Re: LM 21/22 (1/8): Villarreal CF - JUVENTUS FC

: 22 lutego 2022, 20:25
autor: Nicram_93
Jest Rabiot, jest impreza :prochno: . Ach to lewe skrzydło, o lepszym nie mogliśmy marzyć... A teraz już poważnie, po ostatnich występach, przy tych absencjach nie spodziewam się cudów. Powiem więcej, remis na ten moment nie będzie złym wynikiem (co nie oznacza, że jawną grę na remis od początku będę tolerował). Zwycięstwo nasze dzisiaj byłoby jednak miłą niespodzianką. Forza Juve mimo wszystko :juveflag:

Re: LM 21/22 (1/8): Villarreal CF - JUVENTUS FC

: 22 lutego 2022, 20:26
autor: Dragon
Marat87 pisze:
22 lutego 2022, 20:11
Bo gra na remis, zero do zera, a może cos przypadkiem wpadnie!
Ciekawe czy ktoś mu rozrysował, że jak dziś będzie 4-4 a w Turynie 0-0 to jest dogrywka. Śmiem wątpić.
Cały jego plan poszedł... Chciał dziś grać na bramkowy remis żeby w Turynie od początku bronić zaliczki :) Einstein piłki

Re: LM 21/22 (1/8): Villarreal CF - JUVENTUS FC

: 22 lutego 2022, 20:54
autor: MRN
Rabjo ma abonament na grę, Zakaria go zjada a ja tego nie kumam...Max, wypieprzaj betonie.
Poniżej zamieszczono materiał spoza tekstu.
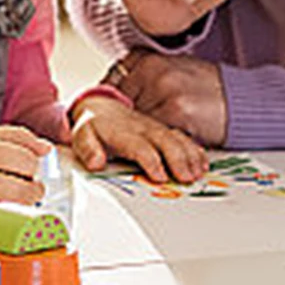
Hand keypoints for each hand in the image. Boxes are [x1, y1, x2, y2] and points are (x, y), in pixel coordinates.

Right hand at [0, 126, 47, 227]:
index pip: (27, 162)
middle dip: (33, 189)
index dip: (33, 165)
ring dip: (17, 202)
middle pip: (24, 190)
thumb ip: (16, 138)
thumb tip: (46, 149)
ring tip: (10, 191)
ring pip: (10, 207)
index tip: (29, 166)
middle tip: (31, 185)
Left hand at [70, 96, 208, 182]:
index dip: (151, 161)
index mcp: (122, 132)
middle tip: (187, 178)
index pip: (139, 146)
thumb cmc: (93, 127)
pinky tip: (202, 163)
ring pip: (177, 139)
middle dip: (178, 159)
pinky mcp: (163, 130)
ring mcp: (155, 128)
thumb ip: (88, 150)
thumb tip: (95, 163)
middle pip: (164, 141)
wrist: (101, 106)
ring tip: (198, 173)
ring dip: (189, 156)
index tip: (160, 177)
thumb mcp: (82, 136)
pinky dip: (194, 150)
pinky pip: (182, 137)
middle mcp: (143, 128)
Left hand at [114, 53, 228, 146]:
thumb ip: (144, 81)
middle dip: (121, 121)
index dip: (110, 103)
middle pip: (118, 103)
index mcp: (149, 57)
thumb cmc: (209, 89)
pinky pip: (152, 133)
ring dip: (136, 134)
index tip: (112, 114)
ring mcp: (163, 89)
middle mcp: (154, 69)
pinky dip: (153, 142)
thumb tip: (117, 98)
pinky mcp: (176, 111)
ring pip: (133, 120)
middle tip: (127, 133)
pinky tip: (163, 144)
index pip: (112, 82)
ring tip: (147, 141)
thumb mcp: (173, 72)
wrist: (242, 100)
Re: LM 21/22 (1/8): Villarreal CF - JUVENTUS FC

: 22 lutego 2022, 21:07
autor: woe

Re: LM 21/22 (1/8): Villarreal CF - JUVENTUS FC

: 22 lutego 2022, 21:07
autor: Adrian27th
Nie ma to jak życie weryfikujące specjalistę Małego w 33 sekundzie xD

Re: LM 21/22 (1/8): Villarreal CF - JUVENTUS FC

: 22 lutego 2022, 21:17
autor: Marat87
A co niby jedna bramka moze zweryfikowac? A czy on mowil, ze to najgoszy napastnik na swiecie? Nie pieprz bzdur.

Re: LM 21/22 (1/8): Villarreal CF - JUVENTUS FC

: 22 lutego 2022, 21:49
autor: Baczu
Ten łysy jaskiniowiec ciągle myśli że gra się do złotego gola.
Nie ukrywam, że tylko na to czekałem - do tej pory sytuacja że strzelamy gola w 30 sekundzie i bronimy przez reszte spotkania pojawiała się w sferze dowcipów i anegdot. A dziś, gdy to się w końcu zrealizowało, Strateg udownodnił że nie ma dla niego niemożliwego.
Już rozgrzewa się Bonucci, pewnie wejdzie za Duszanika który za mało biega.